■ **Required work**
Give back the data below word for word. Any image in it should be left out.

■ **Information shown**
▬▬▬▬▬▬
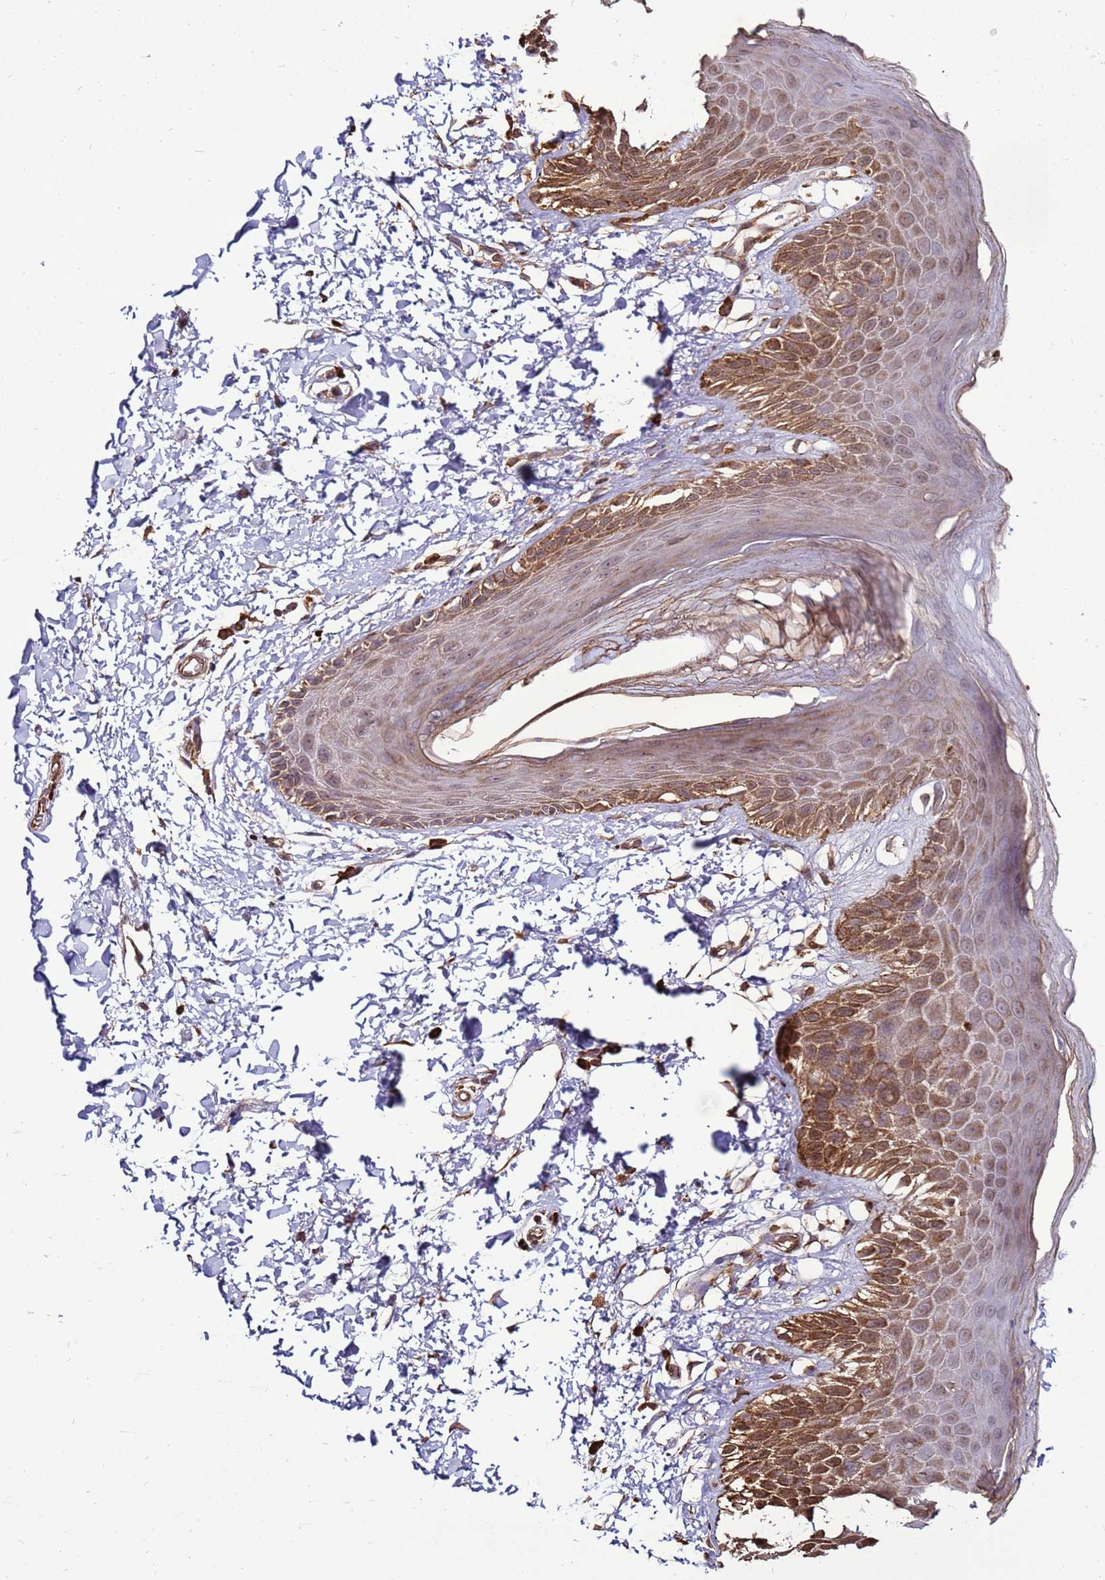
{"staining": {"intensity": "strong", "quantity": "25%-75%", "location": "cytoplasmic/membranous"}, "tissue": "skin", "cell_type": "Epidermal cells", "image_type": "normal", "snomed": [{"axis": "morphology", "description": "Normal tissue, NOS"}, {"axis": "topography", "description": "Anal"}], "caption": "A micrograph of human skin stained for a protein displays strong cytoplasmic/membranous brown staining in epidermal cells. Immunohistochemistry (ihc) stains the protein in brown and the nuclei are stained blue.", "gene": "DDX59", "patient": {"sex": "male", "age": 44}}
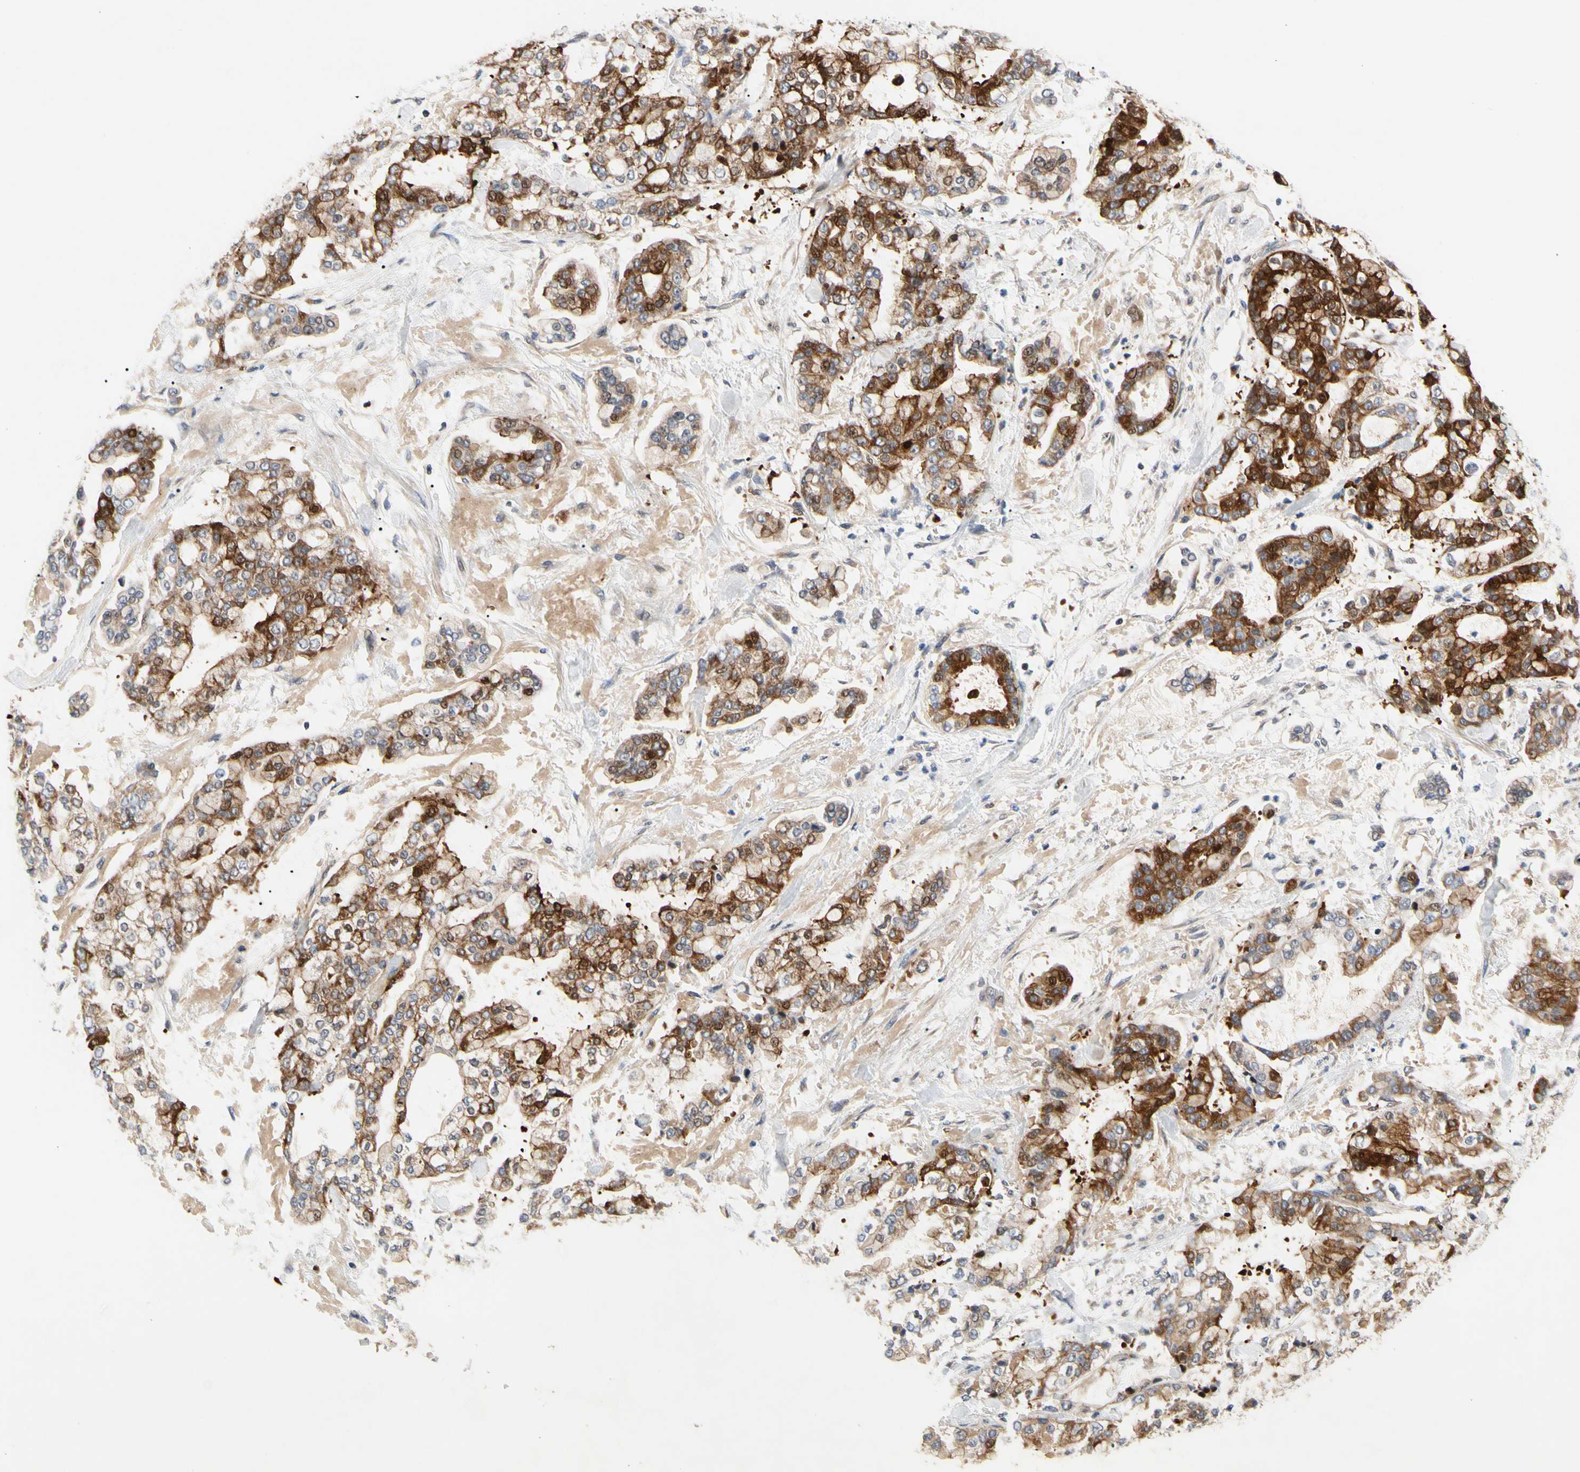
{"staining": {"intensity": "strong", "quantity": ">75%", "location": "cytoplasmic/membranous,nuclear"}, "tissue": "stomach cancer", "cell_type": "Tumor cells", "image_type": "cancer", "snomed": [{"axis": "morphology", "description": "Normal tissue, NOS"}, {"axis": "morphology", "description": "Adenocarcinoma, NOS"}, {"axis": "topography", "description": "Stomach, upper"}, {"axis": "topography", "description": "Stomach"}], "caption": "Tumor cells demonstrate high levels of strong cytoplasmic/membranous and nuclear expression in approximately >75% of cells in human adenocarcinoma (stomach). (DAB = brown stain, brightfield microscopy at high magnification).", "gene": "HMGCR", "patient": {"sex": "male", "age": 76}}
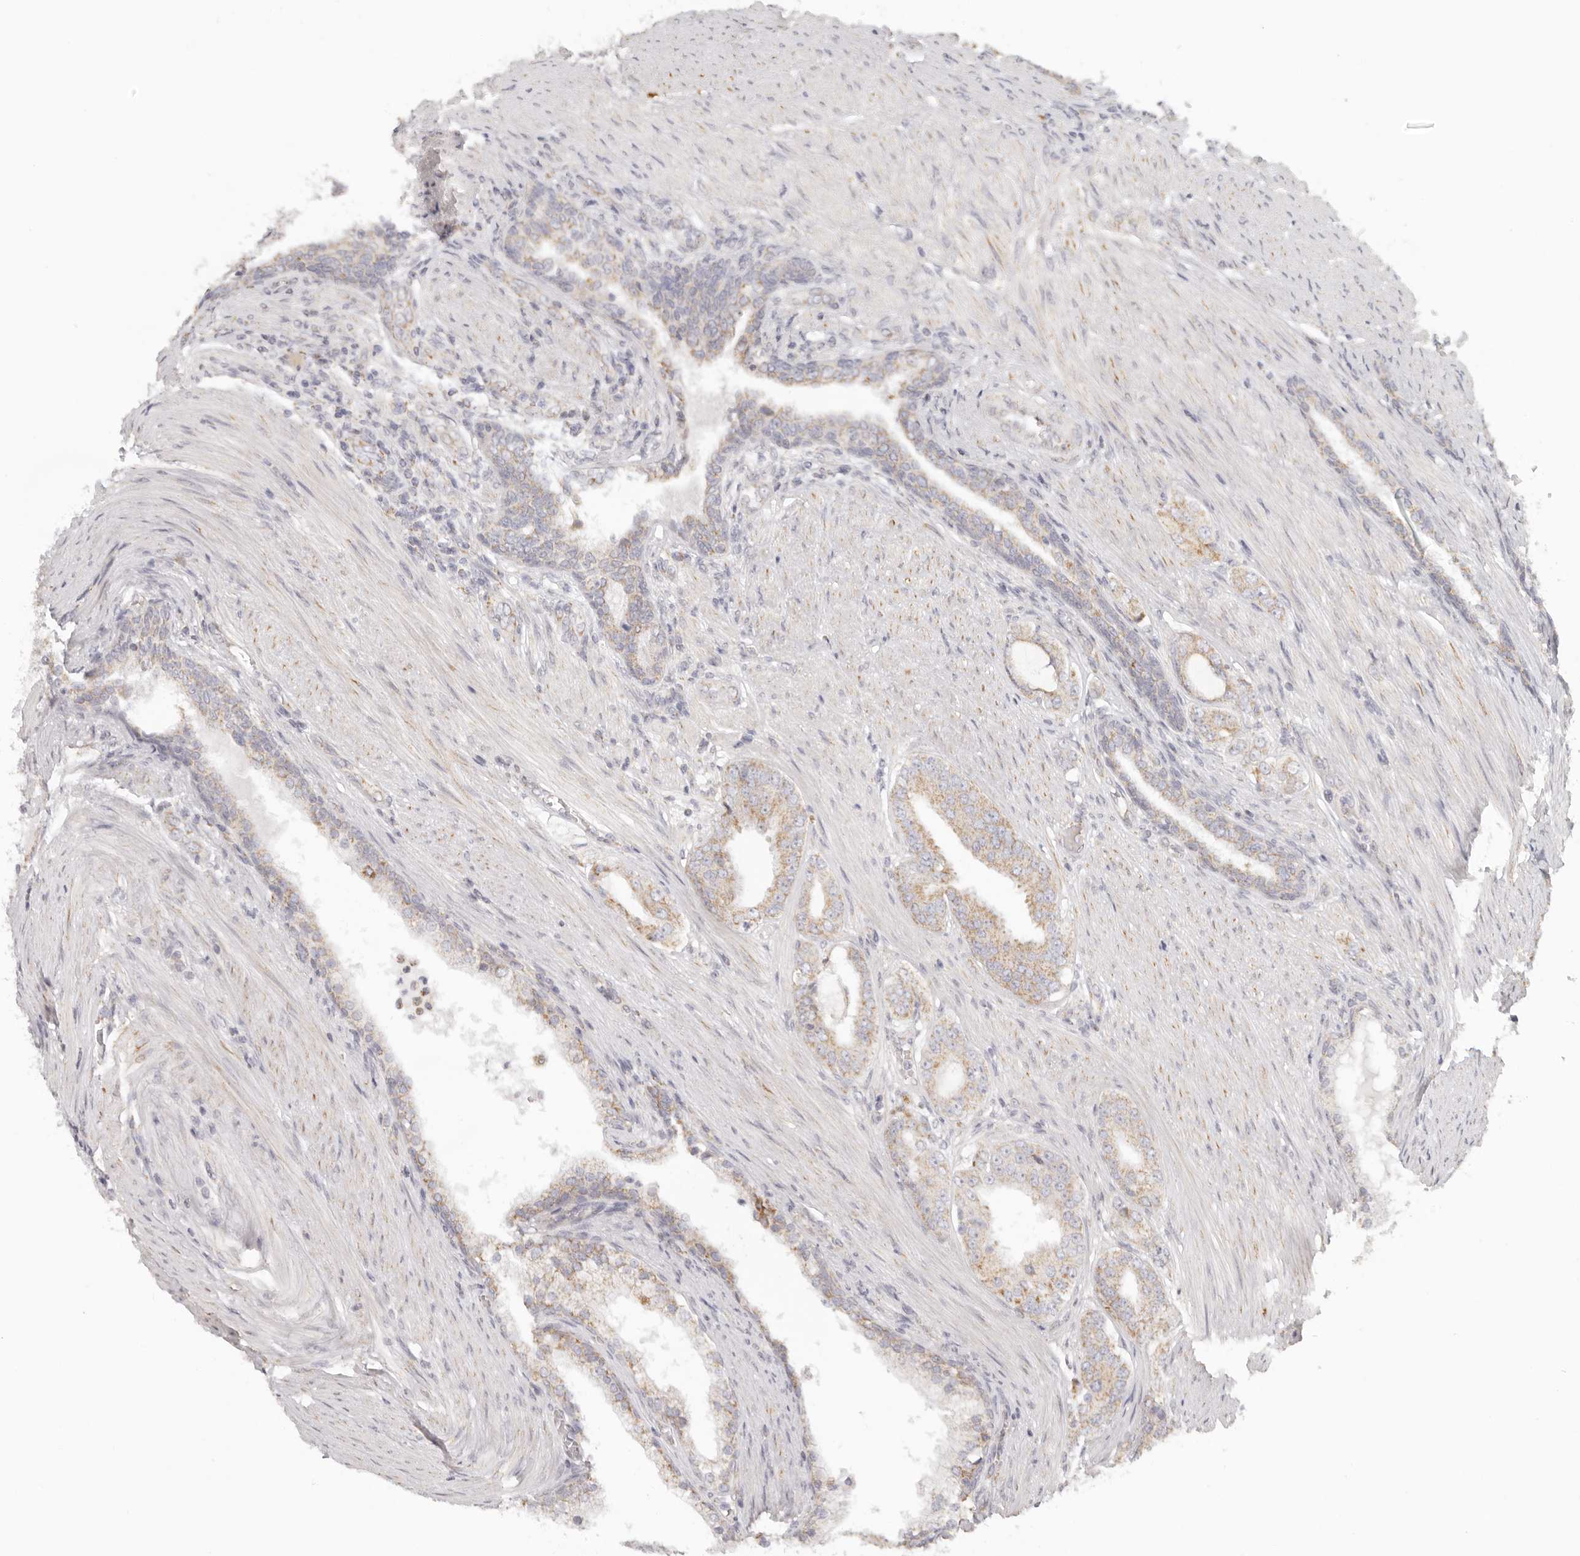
{"staining": {"intensity": "moderate", "quantity": ">75%", "location": "cytoplasmic/membranous"}, "tissue": "prostate cancer", "cell_type": "Tumor cells", "image_type": "cancer", "snomed": [{"axis": "morphology", "description": "Adenocarcinoma, High grade"}, {"axis": "topography", "description": "Prostate"}], "caption": "Protein positivity by immunohistochemistry (IHC) demonstrates moderate cytoplasmic/membranous staining in approximately >75% of tumor cells in high-grade adenocarcinoma (prostate).", "gene": "KDF1", "patient": {"sex": "male", "age": 60}}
▬▬▬▬▬▬
■ **Task response**
{"staining": {"intensity": "strong", "quantity": "25%-75%", "location": "cytoplasmic/membranous"}, "tissue": "skin", "cell_type": "Epidermal cells", "image_type": "normal", "snomed": [{"axis": "morphology", "description": "Normal tissue, NOS"}, {"axis": "topography", "description": "Anal"}], "caption": "A micrograph of human skin stained for a protein displays strong cytoplasmic/membranous brown staining in epidermal cells. Immunohistochemistry (ihc) stains the protein in brown and the nuclei are stained blue.", "gene": "DDX59", "patient": {"sex": "male", "age": 44}}
{"staining": {"intensity": "strong", "quantity": ">75%", "location": "cytoplasmic/membranous,nuclear"}, "tissue": "stomach cancer", "cell_type": "Tumor cells", "image_type": "cancer", "snomed": [{"axis": "morphology", "description": "Normal tissue, NOS"}, {"axis": "morphology", "description": "Adenocarcinoma, NOS"}, {"axis": "topography", "description": "Stomach, upper"}, {"axis": "topography", "description": "Stomach"}], "caption": "Tumor cells demonstrate high levels of strong cytoplasmic/membranous and nuclear expression in approximately >75% of cells in human adenocarcinoma (stomach). (DAB = brown stain, brightfield microscopy at high magnification).", "gene": "HMGCR", "patient": {"sex": "male", "age": 76}}
{"staining": {"intensity": "moderate", "quantity": ">75%", "location": "cytoplasmic/membranous"}, "tissue": "prostate cancer", "cell_type": "Tumor cells", "image_type": "cancer", "snomed": [{"axis": "morphology", "description": "Adenocarcinoma, High grade"}, {"axis": "topography", "description": "Prostate"}], "caption": "Protein positivity by immunohistochemistry (IHC) demonstrates moderate cytoplasmic/membranous staining in approximately >75% of tumor cells in high-grade adenocarcinoma (prostate).", "gene": "KDF1", "patient": {"sex": "male", "age": 60}}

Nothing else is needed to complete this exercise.